# Samsung X5 Thunderbolt 3 SSD



## Will Wilson (Aug 29, 2018)

This looks really interesting, if a little expensive!

https://www.macrumors.com/2018/08/28/samsung-x5-nvme-portable-ssd/


----------



## Sami (Aug 29, 2018)

Unnecessary is what it looks like


----------



## Will Wilson (Aug 29, 2018)

Sami said:


> Unnecessary is what it looks like



Really? If you've got a MacBook Pro with a smaller hard drive this seems like a much more cost effective way of getting high performance external storage.


----------



## Sami (Aug 29, 2018)

Will Wilson said:


> Really? If you've got a MacBook Pro with a smaller hard drive this seems like a much more cost effective way of getting high performance external storage.

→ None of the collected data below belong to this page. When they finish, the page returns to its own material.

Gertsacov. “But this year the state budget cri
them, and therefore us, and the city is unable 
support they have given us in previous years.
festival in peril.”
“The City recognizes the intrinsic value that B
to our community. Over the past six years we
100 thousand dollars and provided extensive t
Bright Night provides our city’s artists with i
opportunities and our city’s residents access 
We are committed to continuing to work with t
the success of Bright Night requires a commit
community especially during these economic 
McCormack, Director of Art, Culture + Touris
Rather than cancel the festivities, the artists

I don't know why I didn’t specify my point further...sorry. I meant that for samples it's most likely not a huge improvement. I own a similar system with an external enclosure and there is no difference in performance in Kontakt. For many other use cases they are brilliant. Apparently they throttle under sustained R/W load though


----------



## TheSigillite (Aug 29, 2018)

I'm using their T5 model and it works great. I stream some Adagietto from 8DIO, Cinebrass core and BOI2. Haven't had any issues at all using reaper as well. System is an i7 with 16GB RAM and only a 256M.2 SSD. The samsung T5 helps tremendously, Although I don't feel I've really pushed it. If I remember correctly the samples used load into RAM and only when you require fresh samples it loads from the SSD, So this might only be beneficial for the initial loading of your files. The T5 might still be the better value until this beast comes down in price.


----------



## Symfoniq (Aug 29, 2018)

Read the Anandtech review before picking one of these up. The sustained performance is underwhelming due to throttling issues.


----------